La plateforme cible notamment ce qui est appelé « AI Slop », une expression utilisée pour désigner les vidéos de faible qualité produites en grande quantité à l’aide d’outils d’intelligence artificielle, sans véritable apport créatif ni valeur ajoutée pour les utilisateurs.
YouTube a précisé que cette évolution ne constitue pas un changement radical de ses règles, mais plutôt une clarification des critères concernant les contenus considérés comme non authentiques, qui ne pourront pas bénéficier des revenus publicitaires via le Programme Partenaire YouTube (YPP).
Les contenus répétitifs et sans valeur ajoutée dans le viseur
YouTube classe désormais parmi les contenus indésirables les vidéos basées sur des modèles répétitifs ou une production automatisée en série, notamment celles qui utilisent des outils d’intelligence artificielle ou des animations numériques avec seulement de légères modifications.
Cette catégorie concerne les vidéos produites en grande quantité, qui reprennent les mêmes formats, les mêmes structures ou des contenus similaires, sans apporter d’idée originale, d’analyse ou d’approche différente permettant d’offrir une véritable expérience aux spectateurs.
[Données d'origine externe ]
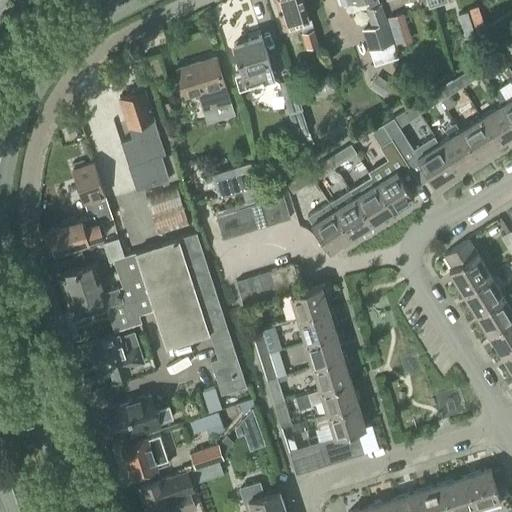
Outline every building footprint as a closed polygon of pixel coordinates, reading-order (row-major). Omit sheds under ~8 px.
[(275,0),(284,27),(309,19),(303,0),(275,0)] [(392,42),(380,5),(365,10),(370,26),(360,29),(367,49),(392,42)] [(402,13),(386,18),(395,45),(411,40),(402,13)] [(317,44),(313,29),(300,33),(305,48),(317,44)] [(263,84),(275,80),(261,34),(233,43),(242,73),(258,68),(263,84)] [(475,62),(481,72),(502,59),(496,49),(475,62)] [(204,109),(229,102),(215,56),(177,68),(185,93),(198,89),(204,109)] [(455,76),(461,85),(481,72),(475,62),(455,76)] [(461,85),(455,76),(434,89),(440,98),(461,85)] [(292,78),(279,83),(289,113),(296,135),(307,131),(300,109),(302,108),(292,78)] [(135,187),(169,176),(161,154),(165,152),(161,136),(159,136),(143,87),(118,96),(132,136),(120,140),(128,163),(127,163),(135,187)] [(440,98),(434,89),(412,102),(419,112),(440,98)] [(511,94),(500,102),(511,119),(511,94)] [(480,115),(497,142),(511,132),(511,119),(500,102),(480,115)] [(497,142),(480,115),(458,128),(475,156),(497,142)] [(454,169),(437,141),(433,135),(411,149),(391,117),(382,123),(404,156),(414,150),(434,182),(454,169)] [(437,141),(454,169),(475,156),(458,128),(437,141)] [(359,137),(349,143),(355,152),(365,146),(359,137)] [(328,156),(334,165),(355,152),(349,143),(328,156)] [(328,156),(310,167),(307,169),(313,178),(334,165),(328,156)] [(369,174),(374,182),(391,209),(414,195),(408,186),(418,180),(404,156),(393,163),(396,168),(385,175),(380,167),(369,174)] [(107,218),(111,216),(93,160),(72,167),(83,201),(87,200),(94,221),(82,225),(79,217),(46,228),(53,249),(106,233),(104,225),(109,224),(107,218)] [(313,178),(307,169),(286,182),(292,192),(313,178)] [(391,209),(374,182),(352,195),(369,222),(391,209)] [(189,221),(177,184),(145,194),(157,232),(189,221)] [(272,197),(279,221),(290,218),(283,194),(272,197)] [(369,222),(352,195),(332,208),(349,235),(369,222)] [(279,221),(272,197),(261,201),(268,224),(279,221)] [(250,204),(257,228),(268,224),(261,201),(250,204)] [(257,228),(250,204),(238,208),(246,231),(257,228)] [(246,231),(238,208),(227,211),(234,235),(246,231)] [(349,235),(332,208),(311,221),(328,248),(349,235)] [(234,235),(227,211),(215,215),(223,238),(234,235)] [(122,250),(123,254),(142,311),(153,308),(166,346),(208,332),(216,357),(210,359),(221,392),(246,384),(196,230),(126,253),(125,249),(122,250)] [(511,253),(511,233),(509,230),(500,235),(511,253)] [(123,254),(122,250),(125,249),(121,238),(103,244),(108,259),(112,258),(123,254)] [(462,290),(490,273),(468,238),(443,253),(451,265),(448,268),(462,290)] [(142,311),(123,254),(112,258),(121,284),(124,292),(119,294),(121,300),(105,305),(113,329),(141,320),(138,313),(142,311)] [(93,309),(105,305),(121,300),(119,294),(124,292),(121,284),(102,290),(93,262),(60,273),(72,308),(90,301),(93,309)] [(280,266),(287,289),(298,285),(291,263),(280,266)] [(269,270),(277,292),(287,289),(280,266),(269,270)] [(277,292),(269,270),(258,273),(265,296),(277,292)] [(247,277),(254,299),(265,296),(258,273),(247,277)] [(475,311),(503,294),(490,273),(462,290),(475,311)] [(254,299),(247,277),(236,280),(243,303),(254,299)] [(297,317),(328,307),(320,283),(289,293),(297,317)] [(489,333),(511,317),(511,309),(503,294),(475,311),(489,333)] [(304,341),(335,332),(328,307),(297,317),(304,341)] [(511,317),(489,333),(502,354),(511,347),(511,317)] [(259,356),(269,352),(262,328),(252,331),(259,356)] [(128,365),(142,361),(133,330),(117,335),(117,333),(87,342),(93,361),(95,360),(99,373),(112,369),(113,374),(129,368),(128,365)] [(312,365),(343,356),(335,332),(304,341),(312,365)] [(511,347),(502,354),(511,369),(511,347)] [(267,379),(277,376),(269,352),(259,356),(267,379)] [(319,388),(350,378),(343,356),(312,365),(319,388)] [(274,402),(284,399),(277,376),(267,379),(274,402)] [(358,403),(350,378),(319,388),(307,392),(311,403),(322,399),(327,413),(358,403)] [(154,408),(149,392),(106,406),(115,434),(142,425),(144,432),(160,427),(158,420),(172,416),(168,404),(154,408)] [(284,399),(274,402),(281,427),(291,424),(284,399)] [(365,426),(358,403),(327,413),(315,417),(318,428),(330,424),(334,435),(334,436),(345,433),(356,429),(365,426)] [(356,429),(345,433),(352,455),(363,452),(356,429)] [(157,462),(168,458),(159,431),(121,443),(131,474),(158,465),(157,462)] [(352,455),(345,433),(334,436),(341,459),(352,455)] [(322,439),(329,462),(341,459),(334,436),(334,435),(322,439)] [(311,442),(318,466),(329,462),(322,439),(311,442)] [(318,466),(311,442),(299,446),(307,469),(318,466)] [(189,454),(194,468),(222,459),(217,445),(189,454)] [(307,469),(299,446),(288,450),(296,473),(307,469)] [(189,470),(193,483),(222,473),(217,460),(194,468),(189,470)] [(466,474),(475,505),(500,497),(490,466),(466,474)] [(149,511),(154,511),(193,499),(189,488),(192,487),(187,470),(141,485),(149,511)] [(452,511),(475,505),(466,474),(442,482),(452,511)] [(0,511),(20,511),(9,476),(0,478),(0,511)] [(419,489),(426,511),(452,511),(442,482),(419,489)] [(251,511),(285,511),(279,489),(248,499),(251,511)] [(426,511),(419,489),(395,496),(400,511),(426,511)] [(400,511),(395,496),(372,504),(374,511),(400,511)]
La plateforme a également indiqué que certains contenus éducatifs pourraient être concernés lorsqu’ils se limitent à reproduire des informations déjà disponibles ailleurs, sans explication personnelle, analyse ou point de vue spécifique.
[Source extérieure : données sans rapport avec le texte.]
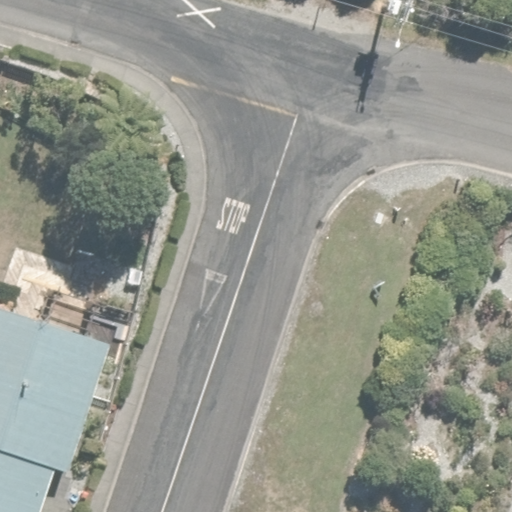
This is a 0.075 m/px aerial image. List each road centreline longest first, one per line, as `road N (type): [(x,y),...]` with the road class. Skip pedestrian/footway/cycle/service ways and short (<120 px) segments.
road 1 (residential): [(313,79),(169,511)]
road 2 (residential): [(8,0),(313,79)]
road 3 (residential): [(313,79),(511,137)]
YouTube vise les vidéos conçues uniquement pour provoquer des réactions
La nouvelle politique cible également les contenus conçus principalement pour exploiter les émotions des utilisateurs à travers le choc, la surprise ou la manipulation afin d’augmenter artificiellement le nombre de vues.
YouTube cite notamment certains types de vidéos mettant en scène des situations émotionnelles ou dramatiques fabriquées, comme des scènes montrant un animal en difficulté avant l’intervention spectaculaire d’une personne venant le sauver.
Selon la plateforme, ce type de contenu cherche davantage à manipuler les réactions du public qu’à proposer une expérience authentique ou informative.
YouTube précise que les chaînes reposant principalement sur ce modèle pourraient perdre leur accès à la monétisation, que ces vidéos soient produites avec l’aide de l’intelligence artificielle ou par des méthodes traditionnelles.
Des restrictions sur les avatars virtuels dans les domaines sensibles
La plateforme a également renforcé ses exigences concernant l’utilisation de personnages virtuels générés par l’intelligence artificielle lorsqu’ils présentent des informations dans des secteurs sensibles, notamment la santé, la médecine, la finance ou les questions juridiques.
YouTube estime que l’utilisation de personnages artificiels imitant des humains pour fournir ce type de conseils peut entraîner une confusion chez les utilisateurs ou diffuser des informations non fiables, notamment lorsqu’elles ne reposent pas sur des sources vérifiées.
YouTube ne remet pas en cause l’utilisation de l’intelligence artificielle
La plateforme a toutefois insisté sur le fait que sa politique ne vise pas l’intelligence artificielle en elle-même, mais plutôt la manière dont elle est utilisée.
Les contenus créés avec l’aide de l’IA peuvent toujours être monétisés s’ils apportent une réelle valeur aux spectateurs, notamment à travers une analyse approfondie, une explication originale, une narration humaine ou une véritable contribution créative.
Cette évolution intervient alors que les contenus générés par intelligence artificielle connaissent une forte croissance sur Internet, poussant les grandes plateformes à mettre en place de nouvelles règles afin de préserver la qualité des contenus et la confiance des utilisateurs.